▸ **Written task**
Quote the lines word for word, from the line with "Saturday, 8:45 AM: which" up to and including the line with "11:15 to 12:05".

━━ Data for this task

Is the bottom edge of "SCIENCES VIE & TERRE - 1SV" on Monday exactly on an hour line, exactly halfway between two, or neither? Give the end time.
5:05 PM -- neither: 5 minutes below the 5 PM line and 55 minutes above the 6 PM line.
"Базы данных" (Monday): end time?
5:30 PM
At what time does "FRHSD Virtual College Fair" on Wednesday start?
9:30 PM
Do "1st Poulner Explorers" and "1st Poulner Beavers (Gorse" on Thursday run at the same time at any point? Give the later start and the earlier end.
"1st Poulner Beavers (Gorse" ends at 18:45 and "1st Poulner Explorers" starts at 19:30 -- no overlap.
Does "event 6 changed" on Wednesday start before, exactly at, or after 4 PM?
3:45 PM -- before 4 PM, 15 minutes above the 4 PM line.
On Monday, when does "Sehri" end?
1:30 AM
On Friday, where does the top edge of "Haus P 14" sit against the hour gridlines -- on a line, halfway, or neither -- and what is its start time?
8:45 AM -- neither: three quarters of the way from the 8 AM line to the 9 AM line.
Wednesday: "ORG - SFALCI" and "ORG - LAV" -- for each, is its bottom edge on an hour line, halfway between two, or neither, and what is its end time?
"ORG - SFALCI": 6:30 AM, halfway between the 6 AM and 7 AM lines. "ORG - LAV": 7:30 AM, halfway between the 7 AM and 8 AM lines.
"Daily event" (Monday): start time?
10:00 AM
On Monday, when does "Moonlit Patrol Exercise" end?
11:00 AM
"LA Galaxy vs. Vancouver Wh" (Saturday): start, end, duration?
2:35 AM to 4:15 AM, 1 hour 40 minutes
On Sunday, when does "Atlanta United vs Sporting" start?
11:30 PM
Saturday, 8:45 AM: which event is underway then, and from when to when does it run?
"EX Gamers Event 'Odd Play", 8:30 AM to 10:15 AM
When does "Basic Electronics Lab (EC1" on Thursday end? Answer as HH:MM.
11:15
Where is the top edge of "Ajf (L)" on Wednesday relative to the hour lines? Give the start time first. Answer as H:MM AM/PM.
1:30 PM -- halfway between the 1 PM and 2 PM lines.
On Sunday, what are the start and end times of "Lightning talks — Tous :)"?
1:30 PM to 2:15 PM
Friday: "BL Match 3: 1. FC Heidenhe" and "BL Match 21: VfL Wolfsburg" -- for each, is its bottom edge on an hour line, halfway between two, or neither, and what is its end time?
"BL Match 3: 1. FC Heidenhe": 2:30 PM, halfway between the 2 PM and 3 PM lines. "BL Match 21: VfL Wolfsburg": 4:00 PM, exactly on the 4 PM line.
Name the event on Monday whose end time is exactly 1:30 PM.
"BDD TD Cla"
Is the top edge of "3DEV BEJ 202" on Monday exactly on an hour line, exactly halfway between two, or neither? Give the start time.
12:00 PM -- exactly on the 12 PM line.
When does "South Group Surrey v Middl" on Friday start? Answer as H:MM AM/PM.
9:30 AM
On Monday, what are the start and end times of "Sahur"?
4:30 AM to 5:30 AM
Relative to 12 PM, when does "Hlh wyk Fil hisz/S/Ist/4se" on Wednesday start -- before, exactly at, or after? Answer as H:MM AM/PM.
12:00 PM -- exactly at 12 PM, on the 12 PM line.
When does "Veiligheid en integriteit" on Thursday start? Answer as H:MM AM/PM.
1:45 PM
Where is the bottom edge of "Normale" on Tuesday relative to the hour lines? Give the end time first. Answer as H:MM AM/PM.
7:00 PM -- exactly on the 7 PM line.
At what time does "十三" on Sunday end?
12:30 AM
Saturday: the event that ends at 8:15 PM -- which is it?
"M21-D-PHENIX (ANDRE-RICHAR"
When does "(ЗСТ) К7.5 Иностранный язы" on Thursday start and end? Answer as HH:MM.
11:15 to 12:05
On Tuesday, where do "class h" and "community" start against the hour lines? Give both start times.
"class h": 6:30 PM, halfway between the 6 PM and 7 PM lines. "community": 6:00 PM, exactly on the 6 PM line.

━━━━

▸ **Worked solution**
Saturday, 8:45 AM: which event is underway then, and from when to when does it run?
"EX Gamers Event 'Odd Play", 8:30 AM to 10:15 AM
When does "Basic Electronics Lab (EC1" on Thursday end? Answer as HH:MM.
11:15
Where is the top edge of "Ajf (L)" on Wednesday relative to the hour lines? Give the start time first. Answer as H:MM AM/PM.
1:30 PM -- halfway between the 1 PM and 2 PM lines.
On Sunday, what are the start and end times of "Lightning talks — Tous :)"?
1:30 PM to 2:15 PM
Friday: "BL Match 3: 1. FC Heidenhe" and "BL Match 21: VfL Wolfsburg" -- for each, is its bottom edge on an hour line, halfway between two, or neither, and what is its end time?
"BL Match 3: 1. FC Heidenhe": 2:30 PM, halfway between the 2 PM and 3 PM lines. "BL Match 21: VfL Wolfsburg": 4:00 PM, exactly on the 4 PM line.
Name the event on Monday whose end time is exactly 1:30 PM.
"BDD TD Cla"
Is the top edge of "3DEV BEJ 202" on Monday exactly on an hour line, exactly halfway between two, or neither? Give the start time.
12:00 PM -- exactly on the 12 PM line.
When does "South Group Surrey v Middl" on Friday start? Answer as H:MM AM/PM.
9:30 AM
On Monday, what are the start and end times of "Sahur"?
4:30 AM to 5:30 AM
Relative to 12 PM, when does "Hlh wyk Fil hisz/S/Ist/4se" on Wednesday start -- before, exactly at, or after? Answer as H:MM AM/PM.
12:00 PM -- exactly at 12 PM, on the 12 PM line.
When does "Veiligheid en integriteit" on Thursday start? Answer as H:MM AM/PM.
1:45 PM
Where is the bottom edge of "Normale" on Tuesday relative to the hour lines? Give the end time first. Answer as H:MM AM/PM.
7:00 PM -- exactly on the 7 PM line.
At what time does "十三" on Sunday end?
12:30 AM
Saturday: the event that ends at 8:15 PM -- which is it?
"M21-D-PHENIX (ANDRE-RICHAR"
When does "(ЗСТ) К7.5 Иностранный язы" on Thursday start and end? Answer as HH:MM.
11:15 to 12:05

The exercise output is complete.